# [Job item]
Everything in the data except the pictures belongs in your answer, copied exactly.

# [Listed records]
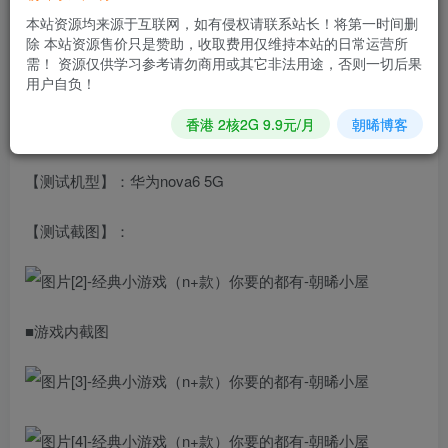
本站资源均来源于互联网，如有侵权请联系站长！将第一时间删
【应用版本】：v 1.0
除 本站资源售价只是赞助，收取费用仅维持本站的日常运营所
需！ 资源仅供学习参考请勿商用或其它非法用途，否则一切后果
【应用大小】：2.6MB
用户自负！
香港 2核2G 9.9元/月
朝晞博客
【支持平台】：安卓
【测试机型】：华为nova6 5G
【测试截图】：
■游戏内截图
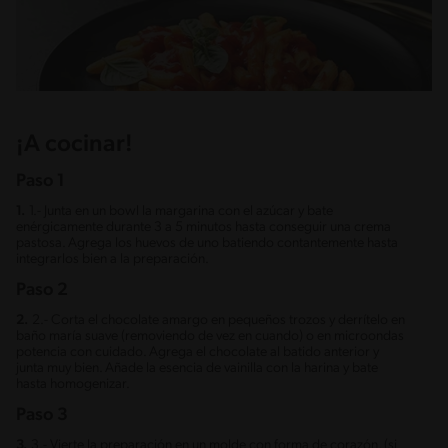
¡A cocinar!
Paso 1
1.
1.- Junta en un bowl la margarina con el azúcar y bate
enérgicamente durante 3 a 5 minutos hasta conseguir una crema
pastosa. Agrega los huevos de uno batiendo contantemente hasta
integrarlos bien a la preparación.
Paso 2
2.
2.- Corta el chocolate amargo en pequeños trozos y derrítelo en
baño maría suave (removiendo de vez en cuando) o en microondas
potencia con cuidado. Agrega el chocolate al batido anterior y
junta muy bien. Añade la esencia de vainilla con la harina y bate
hasta homogenizar.
Paso 3
3.
3.- Vierte la preparación en un molde con forma de corazón, (si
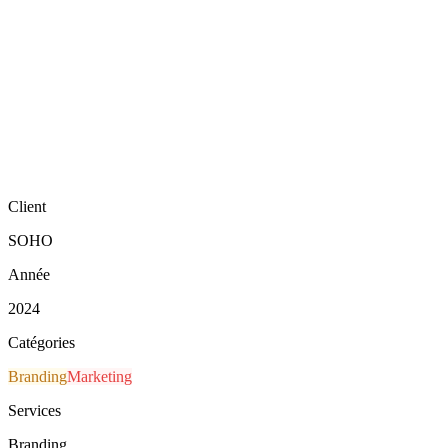
Client
SOHO
Année
2024
Catégories
Branding
Marketing
Services
Branding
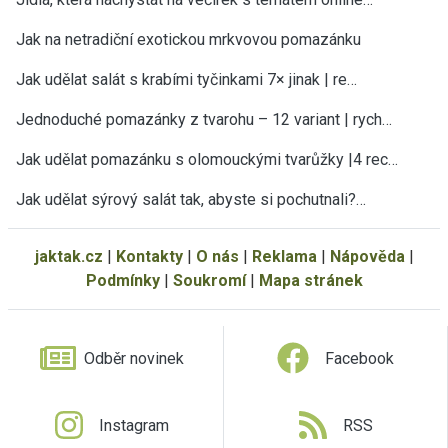
Jak na netradiční exotickou mrkvovou pomazánku
Jak udělat salát s krabími tyčinkami 7× jinak | re…
Jednoduché pomazánky z tvarohu – 12 variant | rych…
Jak udělat pomazánku s olomouckými tvarůžky |4 rec…
Jak udělat sýrový salát tak, abyste si pochutnali?…
jaktak.cz
|
Kontakty
|
O nás
|
Reklama
|
Nápověda
|
Podmínky
|
Soukromí
|
Mapa stránek
Odběr novinek
Facebook
Instagram
RSS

# [Response]
本站资源均来源于互联网，如有侵权请联系站长！将第一时间删
【应用版本】：v 1.0
除 本站资源售价只是赞助，收取费用仅维持本站的日常运营所
需！ 资源仅供学习参考请勿商用或其它非法用途，否则一切后果
【应用大小】：2.6MB
用户自负！
香港 2核2G 9.9元/月
朝晞博客
【支持平台】：安卓
【测试机型】：华为nova6 5G
【测试截图】：
■游戏内截图
¡A cocinar!
Paso 1
1.
1.- Junta en un bowl la margarina con el azúcar y bate
enérgicamente durante 3 a 5 minutos hasta conseguir una crema
pastosa. Agrega los huevos de uno batiendo contantemente hasta
integrarlos bien a la preparación.
Paso 2
2.
2.- Corta el chocolate amargo en pequeños trozos y derrítelo en
baño maría suave (removiendo de vez en cuando) o en microondas
potencia con cuidado. Agrega el chocolate al batido anterior y
junta muy bien. Añade la esencia de vainilla con la harina y bate
hasta homogenizar.
Paso 3
3.
3.- Vierte la preparación en un molde con forma de corazón, (si
Client
SOHO
Année
2024
Catégories
Branding
Marketing
Services
Branding
Jak na netradiční exotickou mrkvovou pomazánku
Jak udělat salát s krabími tyčinkami 7× jinak | re…
Jednoduché pomazánky z tvarohu – 12 variant | rych…
Jak udělat pomazánku s olomouckými tvarůžky |4 rec…
Jak udělat sýrový salát tak, abyste si pochutnali?…
jaktak.cz
|
Kontakty
|
O nás
|
Reklama
|
Nápověda
|
Podmínky
|
Soukromí
|
Mapa stránek
Odběr novinek
Facebook
Instagram
RSS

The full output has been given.